Suspicion was soon aroused, and the mysterious bundle was revealed to be the body of the dead paperboy. He had been assaulted and strangled, for reasons that have never been fully understood. At trial, Susan’s conviction was partly secured by her daughter, who testified she’d come home from playing outside to see her mum wrapping up the corpse.
A plea of insanity was rejected, and Susan was put to death. She stubbornly refused to wear a hood, her face in full view of the officials as she fell through the trap.
2. Louisa May Merrifield
Dubbed the ‘Blackpool Poisoner’, Louisa May Merrifield led a tumultuous life. In the aftermath of World War Two, she was jailed for ration book fraud and her first husband died relatively young. She then married a far older man who died suddenly just weeks after they tied the knot. Finally came a third husband, future co-accused Alfred Merrifield.
Louisa and Alfred found employment as live-in housekeepers and companions to an elderly woman named Sarah Ann Ricketts. After talking her way into Ricketts’ will, Louisa killed her in April 1953 by putting rat poison in her jam. A post-mortem revealed the cause of death, and Louisa’s fate was soon sealed.
Displaying a strangely carefree attitude during her trial, Louisa was found guilty and sent to the gallows. Alfred Merrifield was portrayed as a “tragic simpleton” and acquitted, though he was savvy enough to milk the case for money in the following years, appearing on beachfront sideshows as ‘The Murderess’ Husband’.
3. Charlotte Bryant
When young mother-of-five Charlotte Bryant was hanged in Exeter in July 1936, it was the culmination of one of the most unusual murder cases of the era. She had been found guilty of poisoning her husband Frederick, with whom she’d had a relationship that might be termed ‘polyamorous’ in today’s parlance.
Frederick worked as a farm labourer while Charlotte did sex work to make extra money. Her husband fully consented, telling a friend “I don’t care what she does. Four pounds a week is better than 30 shillings.”
Charlotte eventually began a relationship with a horse trader who moved in with the couple for long periods, apparently sharing the bed with Charlotte while Frederick slept on the sofa. However, the dynamic soured and Frederick began suffering strange, painful stomach problems. When he died in late 1935, a post-mortem revealed arsenic in his system, and Charlotte was eventually implicated.

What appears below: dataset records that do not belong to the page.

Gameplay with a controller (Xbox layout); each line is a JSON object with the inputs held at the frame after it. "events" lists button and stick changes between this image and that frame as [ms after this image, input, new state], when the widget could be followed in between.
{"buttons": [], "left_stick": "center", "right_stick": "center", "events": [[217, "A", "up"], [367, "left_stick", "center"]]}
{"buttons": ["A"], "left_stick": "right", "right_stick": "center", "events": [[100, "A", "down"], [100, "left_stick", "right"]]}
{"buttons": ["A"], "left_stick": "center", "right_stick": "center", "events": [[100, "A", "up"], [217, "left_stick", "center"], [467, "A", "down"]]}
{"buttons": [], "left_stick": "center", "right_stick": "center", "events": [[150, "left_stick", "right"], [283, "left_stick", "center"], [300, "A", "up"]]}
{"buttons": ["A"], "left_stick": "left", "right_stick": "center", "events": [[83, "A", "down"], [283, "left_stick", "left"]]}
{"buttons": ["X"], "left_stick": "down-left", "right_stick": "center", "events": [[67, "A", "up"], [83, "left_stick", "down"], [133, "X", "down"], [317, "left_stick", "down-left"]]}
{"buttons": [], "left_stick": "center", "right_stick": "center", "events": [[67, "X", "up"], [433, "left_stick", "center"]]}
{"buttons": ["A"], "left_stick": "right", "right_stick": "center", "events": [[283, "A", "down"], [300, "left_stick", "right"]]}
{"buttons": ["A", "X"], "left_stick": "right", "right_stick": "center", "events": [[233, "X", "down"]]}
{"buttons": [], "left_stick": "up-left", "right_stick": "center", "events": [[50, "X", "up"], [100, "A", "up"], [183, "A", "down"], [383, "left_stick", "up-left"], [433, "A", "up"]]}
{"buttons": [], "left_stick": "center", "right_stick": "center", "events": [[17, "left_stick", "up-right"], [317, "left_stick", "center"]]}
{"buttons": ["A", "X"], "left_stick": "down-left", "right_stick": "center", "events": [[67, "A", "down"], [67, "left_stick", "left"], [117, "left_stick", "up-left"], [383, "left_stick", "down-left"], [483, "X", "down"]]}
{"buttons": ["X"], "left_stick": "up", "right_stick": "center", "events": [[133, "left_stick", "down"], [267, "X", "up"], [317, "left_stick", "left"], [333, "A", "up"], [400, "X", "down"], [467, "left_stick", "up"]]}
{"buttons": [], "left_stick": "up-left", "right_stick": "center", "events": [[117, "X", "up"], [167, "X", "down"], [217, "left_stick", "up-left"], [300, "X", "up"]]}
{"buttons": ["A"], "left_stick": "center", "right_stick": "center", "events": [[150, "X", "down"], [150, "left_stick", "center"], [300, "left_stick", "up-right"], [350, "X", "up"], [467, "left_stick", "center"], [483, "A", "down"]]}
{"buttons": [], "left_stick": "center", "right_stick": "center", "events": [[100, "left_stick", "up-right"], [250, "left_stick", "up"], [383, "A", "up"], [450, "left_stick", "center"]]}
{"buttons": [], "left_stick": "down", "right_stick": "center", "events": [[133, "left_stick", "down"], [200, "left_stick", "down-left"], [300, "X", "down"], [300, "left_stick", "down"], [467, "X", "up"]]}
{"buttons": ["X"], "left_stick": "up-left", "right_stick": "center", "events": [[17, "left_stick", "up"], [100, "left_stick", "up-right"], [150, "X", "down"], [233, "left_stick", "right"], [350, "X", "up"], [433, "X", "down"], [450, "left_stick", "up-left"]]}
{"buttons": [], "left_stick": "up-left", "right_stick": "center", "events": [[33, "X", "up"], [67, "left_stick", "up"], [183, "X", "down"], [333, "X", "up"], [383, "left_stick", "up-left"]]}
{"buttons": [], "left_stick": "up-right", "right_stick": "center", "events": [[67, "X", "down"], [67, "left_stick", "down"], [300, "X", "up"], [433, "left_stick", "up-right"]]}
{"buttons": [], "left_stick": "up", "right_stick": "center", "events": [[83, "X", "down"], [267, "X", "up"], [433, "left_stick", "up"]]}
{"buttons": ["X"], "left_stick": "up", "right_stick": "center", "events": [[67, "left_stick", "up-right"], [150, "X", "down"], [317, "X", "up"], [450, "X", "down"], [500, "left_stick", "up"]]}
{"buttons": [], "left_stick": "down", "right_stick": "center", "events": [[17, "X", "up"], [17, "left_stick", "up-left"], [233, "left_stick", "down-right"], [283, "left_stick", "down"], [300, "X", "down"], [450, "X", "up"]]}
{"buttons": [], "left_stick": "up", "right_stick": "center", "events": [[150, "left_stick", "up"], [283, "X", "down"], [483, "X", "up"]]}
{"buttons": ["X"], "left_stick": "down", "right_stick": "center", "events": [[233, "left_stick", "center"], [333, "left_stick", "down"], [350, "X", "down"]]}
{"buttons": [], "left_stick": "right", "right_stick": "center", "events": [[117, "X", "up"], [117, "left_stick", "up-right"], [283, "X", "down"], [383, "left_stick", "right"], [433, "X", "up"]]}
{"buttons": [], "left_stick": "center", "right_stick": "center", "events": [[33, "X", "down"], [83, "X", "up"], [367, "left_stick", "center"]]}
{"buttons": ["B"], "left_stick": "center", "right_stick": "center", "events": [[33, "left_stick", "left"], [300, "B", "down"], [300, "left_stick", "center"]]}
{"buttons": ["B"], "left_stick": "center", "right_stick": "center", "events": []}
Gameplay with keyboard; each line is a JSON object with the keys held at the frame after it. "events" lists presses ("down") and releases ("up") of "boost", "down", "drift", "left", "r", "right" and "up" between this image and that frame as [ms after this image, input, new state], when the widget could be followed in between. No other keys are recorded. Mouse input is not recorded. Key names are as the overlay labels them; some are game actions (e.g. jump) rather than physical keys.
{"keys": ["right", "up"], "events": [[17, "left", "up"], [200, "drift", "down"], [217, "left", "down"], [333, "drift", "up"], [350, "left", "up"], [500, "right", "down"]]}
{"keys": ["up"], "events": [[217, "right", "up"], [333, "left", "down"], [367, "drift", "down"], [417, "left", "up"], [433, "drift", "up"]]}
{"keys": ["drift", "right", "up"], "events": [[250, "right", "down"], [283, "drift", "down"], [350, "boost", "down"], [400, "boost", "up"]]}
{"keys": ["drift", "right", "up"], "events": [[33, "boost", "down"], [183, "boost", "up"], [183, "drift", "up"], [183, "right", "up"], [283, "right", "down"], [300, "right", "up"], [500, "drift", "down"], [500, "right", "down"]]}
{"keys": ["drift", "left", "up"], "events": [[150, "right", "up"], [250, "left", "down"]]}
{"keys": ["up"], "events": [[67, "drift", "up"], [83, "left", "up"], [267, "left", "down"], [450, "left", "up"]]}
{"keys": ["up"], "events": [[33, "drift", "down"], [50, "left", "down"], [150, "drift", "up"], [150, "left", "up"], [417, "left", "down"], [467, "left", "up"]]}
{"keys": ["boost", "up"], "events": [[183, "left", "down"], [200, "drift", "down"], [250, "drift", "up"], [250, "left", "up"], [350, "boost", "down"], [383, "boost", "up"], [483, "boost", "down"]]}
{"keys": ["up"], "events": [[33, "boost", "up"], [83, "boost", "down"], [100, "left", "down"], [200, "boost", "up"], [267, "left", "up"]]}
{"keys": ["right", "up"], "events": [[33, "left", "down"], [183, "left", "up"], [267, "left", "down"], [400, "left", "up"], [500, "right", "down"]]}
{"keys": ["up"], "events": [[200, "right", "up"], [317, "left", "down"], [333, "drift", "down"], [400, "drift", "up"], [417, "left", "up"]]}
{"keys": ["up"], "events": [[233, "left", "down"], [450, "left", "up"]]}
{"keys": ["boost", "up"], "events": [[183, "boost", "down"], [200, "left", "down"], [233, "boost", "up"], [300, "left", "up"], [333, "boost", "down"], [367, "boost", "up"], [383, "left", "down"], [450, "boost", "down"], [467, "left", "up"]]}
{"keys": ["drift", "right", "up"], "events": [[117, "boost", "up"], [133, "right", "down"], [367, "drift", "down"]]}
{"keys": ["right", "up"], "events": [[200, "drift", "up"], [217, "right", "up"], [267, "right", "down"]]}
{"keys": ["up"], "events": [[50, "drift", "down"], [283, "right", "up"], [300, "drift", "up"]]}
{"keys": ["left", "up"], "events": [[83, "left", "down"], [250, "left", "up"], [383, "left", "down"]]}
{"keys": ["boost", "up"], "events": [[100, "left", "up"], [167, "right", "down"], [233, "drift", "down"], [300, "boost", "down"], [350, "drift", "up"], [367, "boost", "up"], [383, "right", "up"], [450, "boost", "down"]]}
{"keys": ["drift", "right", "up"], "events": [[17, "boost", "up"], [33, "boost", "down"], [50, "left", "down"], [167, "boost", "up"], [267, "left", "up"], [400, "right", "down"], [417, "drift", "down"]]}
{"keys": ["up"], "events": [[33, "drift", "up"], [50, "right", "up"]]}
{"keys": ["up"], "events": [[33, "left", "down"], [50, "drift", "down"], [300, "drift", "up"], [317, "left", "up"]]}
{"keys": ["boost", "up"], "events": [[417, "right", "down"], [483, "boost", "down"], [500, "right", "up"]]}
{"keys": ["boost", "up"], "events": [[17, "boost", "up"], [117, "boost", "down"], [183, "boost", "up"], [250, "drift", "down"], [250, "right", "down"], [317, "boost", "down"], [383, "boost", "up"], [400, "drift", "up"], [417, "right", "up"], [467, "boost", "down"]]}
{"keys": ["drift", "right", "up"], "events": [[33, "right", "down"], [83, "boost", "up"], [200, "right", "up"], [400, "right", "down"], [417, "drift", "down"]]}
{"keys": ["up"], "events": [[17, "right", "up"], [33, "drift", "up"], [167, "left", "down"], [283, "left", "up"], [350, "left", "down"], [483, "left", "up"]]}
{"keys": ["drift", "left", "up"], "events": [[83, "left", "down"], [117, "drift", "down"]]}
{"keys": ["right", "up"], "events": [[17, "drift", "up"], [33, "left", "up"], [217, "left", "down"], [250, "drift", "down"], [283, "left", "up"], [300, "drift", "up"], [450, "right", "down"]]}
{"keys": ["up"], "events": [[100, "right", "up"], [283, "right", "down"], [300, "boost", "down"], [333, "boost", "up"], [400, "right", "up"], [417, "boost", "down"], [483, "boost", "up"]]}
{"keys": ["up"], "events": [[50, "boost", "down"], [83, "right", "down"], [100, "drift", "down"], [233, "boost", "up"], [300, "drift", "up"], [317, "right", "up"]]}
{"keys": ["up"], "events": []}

Charlotte vehemently denied murder, to no avail. Despite petitions to save her, the woman who was once known as ‘Black Bess’ because of her raven hair was sentenced to death.
4. Ruth Ellis
The last woman to be hanged in Britain
“Six revolver shots shattered the Easter Sunday calm of Hampstead and a beautiful platinum blonde stood with her back to the wall. In her hand was a revolver.” This was how one newspaper reported the Ruth Ellis case in April 1955, emphasising the strikingly cinematic attributes of this instantly notorious case.
Ruth Ellis was a nightclub hostess who gunned down her lover – womanising racing driver David Blakely – as he left a North London pub. Her glamorous appearance and cool demeanour led to her being portrayed as an archetypical femme fatale. The act, and the lack of remorse, meant that the death penalty was assured.
However, the facts of the case were complex and painful. Her relationship with Blakely had been traumatic and obsessive, with Blakely meting out psychological and physical abuse, even apparently causing a miscarriage after punching her in the stomach. Had the crime taken place today, the context of coercive control or domestic violence may have led to a verdict of manslaughter rather than murder.
Even at the time, the death sentence was hugely controversial, and Ruth Ellis was the last woman to be hanged in the United Kingdom.